I wrote about my own objections in this post, but they are put far more eloquently by my Irish friend Maolsheachlann, who comments:

I have delayed reading this post until now because the subject upsets me so much. There’s always an assumption, or at least a hope, in the back of my mind that there will be SOME end to the dehumanization of daily life. Then something like this happens, or is threatened to happen, and makes me think “no worst, there is none”.

The fact that there is a terrible outcry gives me SOME hope, but it also makes me wonder are the powers that be just behaving strategically, Propose something much worse than they have in mind, and people will feel gratified when it’s modified.

A similar situation occurred in Ireland recently when Allied Irish Banks announced they would be withdrawing cash services from many of their branches. They stepped back from this after a public outcry, but are they always just softening us up?

For once, I strongly agree with the Guardian. Indeed, this is a subject on which right and left can unite.

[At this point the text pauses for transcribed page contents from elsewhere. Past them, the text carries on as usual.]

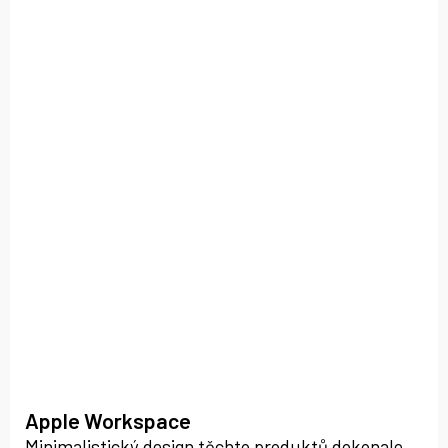
Apple Workspace
Minimalistický design těchto produktů dokonale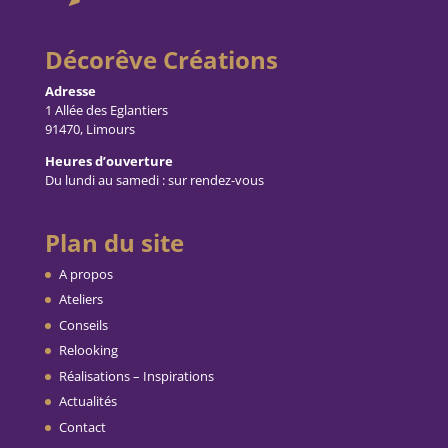
Décorêve Créations
Adresse
1 Allée des Eglantiers
91470, Limours
Heures d’ouverture
Du lundi au samedi : sur rendez-vous
Plan du site
A propos
Ateliers
Conseils
Relooking
Réalisations – Inspirations
Actualités
Contact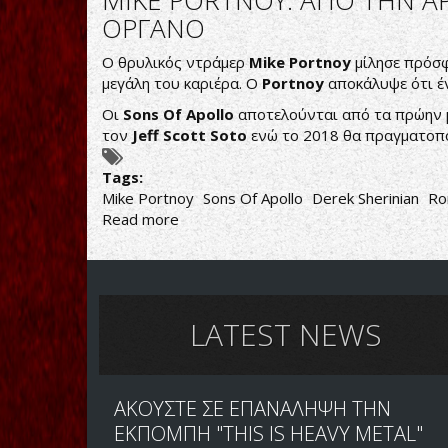
MIKE PORTNOY: ΑΠΟ ΤΗΝ ΑΡ
PORTNOY
ΟΡΓΑΝΟ
ΑΝΟΙΓΕΙ
ΤΑ
Ο θρυλικός ντράμερ
Mike Portnoy
μίλησε πρόσφ
ΧΑΡΤΙΑ
μεγάλη του καριέρα. Ο
Portnoy
αποκάλυψε ότι έ
ΤΟΥ
Οι
Sons Of Apollo
αποτελούνται από τα πρώην 
τον
Jeff Scott Soto
ενώ το 2018 θα πραγματοπο
Tags:
Mike Portnoy
Sons Of Apollo
Derek Sherinian
Ro
Read more
about
MIKE
PORTNOY:
ΑΠΟ
ΤΗΝ
ΑΡΧΗ
LATEST NEWS
ΗΘΕΛΑ
ΝΑ
ΕΙΜΑΙ
ΑΚΟΥΣΤΕ ΣΕ ΕΠΑΝΑΛΗΨΗ ΤΗΝ
ΤΟ
ΕΙΔΟΣ
ΕΚΠΟΜΠΗ "THIS IS HEAVY METAL"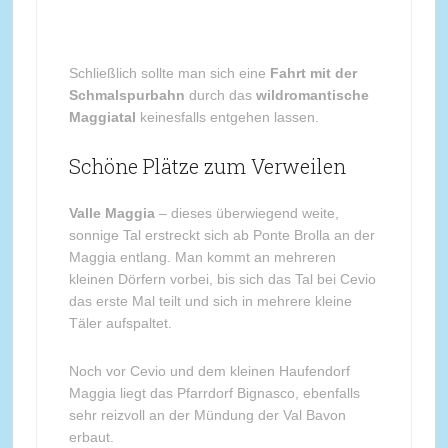
Schließlich sollte man sich eine
Fahrt mit der
Schmalspurbahn
durch das
wildromantische
Maggiatal
keinesfalls entgehen lassen.
Schöne Plätze zum Verweilen
Valle Maggia
– dieses überwiegend weite,
sonnige Tal erstreckt sich ab Ponte Brolla an der
Maggia entlang. Man kommt an mehreren
kleinen Dörfern vorbei, bis sich das Tal bei Cevio
das erste Mal teilt und sich in mehrere kleine
Täler aufspaltet.
Noch vor Cevio und dem kleinen Haufendorf
Maggia liegt das Pfarrdorf Bignasco, ebenfalls
sehr reizvoll an der Mündung der Val Bavon
erbaut.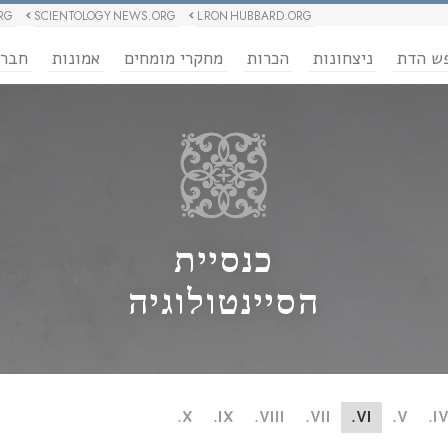
RG
SCIENTOLOGY NEWS.ORG
L RON HUBBARD.ORG
ש הדת
ניצחונות
הכרות
מחקרי מומחים
אמונות
חבר
כנסיית
הסיינטולוגיה
X.
IX.
VIII.
VII.
VI.
V.
IV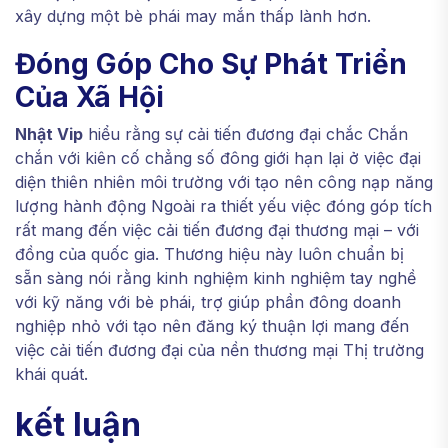
xây dựng một bè phái may mắn thấp lành hơn.
Đóng Góp Cho Sự Phát Triển
Của Xã Hội
Nhật Vip
hiểu rằng sự cải tiến đương đại chắc Chắn
chắn với kiên cố chẳng số đông giới hạn lại ở việc đại
diện thiên nhiên môi trường với tạo nên công nạp năng
lượng hành động Ngoài ra thiết yếu việc đóng góp tích
rất mang đến việc cải tiến đương đại thương mại – với
đồng của quốc gia. Thương hiệu này luôn chuẩn bị
sẵn sàng nói rằng kinh nghiệm kinh nghiệm tay nghề
với kỹ năng với bè phái, trợ giúp phần đông doanh
nghiệp nhỏ với tạo nên đăng ký thuận lợi mang đến
việc cải tiến đương đại của nền thương mại Thị trường
khái quát.
kết luận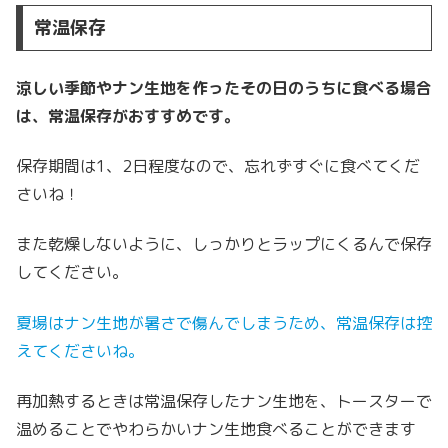
常温保存
涼しい季節やナン生地を作ったその日のうちに食べる場合
は、常温保存がおすすめです。
保存期間は1、2日程度なので、忘れずすぐに食べてくだ
さいね！
また乾燥しないように、しっかりとラップにくるんで保存
してください。
夏場はナン生地が暑さで傷んでしまうため、常温保存は控
えてくださいね。
再加熱するときは常温保存したナン生地を、トースターで
温めることでやわらかいナン生地食べることができます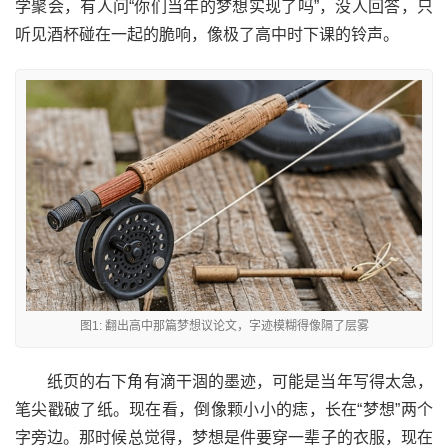
学聚会，有人问“你们当年的梦想实现了吗”，没人回答，只
听见酒杯碰在一起的脆响，像极了高中时下课的铃声。
图1: 翻出高中那篇梦想议论文，字迹模糊得像隔了层雾
纸页的右下角有滴干涸的墨迹，可能是当年写得太急，
笔尖戳破了纸。现在看，倒像颗小小的痣，长在“梦想”两个
字旁边。那时候总觉得，梦想是件要穿一辈子的衣服，现在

https://www.independent.ie/irish-news/aib-climbs-down-over-plans-to-remove-cash-services-from-70-branches-due-to-public-unease/41859301.html

I use the various apps to navigate public transport here, and although it’s better to have them than not, I find them extremely stressful and confusing, especially under pressure. A human face with expertise is so much more welcome.

This is happening everywhere. Cinemas are closing box offices and selling tickets at the popcorn stand. Post offices are shutting down. Banks are shunting everybody to the website. In my own university, the library is getting more and more queries for the whole campus because we are one of the few human points of contact.

I hope to God they reconsider and scrap this plan completely. 

He adds,

Once, when I was riding the train through England, I got off at the wrong station for my connecting journey. I remember feeling very panicked and upset, because I didn’t have much money and I couldn’t afford to buy another ticket. The station master was a big fat man with a red face and a gentle voice. He reassured me and printed me off a ticket for another train.

It was actually a lovely moment. The station was very quiet, it was just me and the station master. It was a warm summer’s day. If all I’d been left with was a smartphone, I would have been clean out of luck. And we all know that these other staff supposedly patrolling the station floor are only a bait; they will be gone very soon, if they materialize at all, and the process will be fully automated.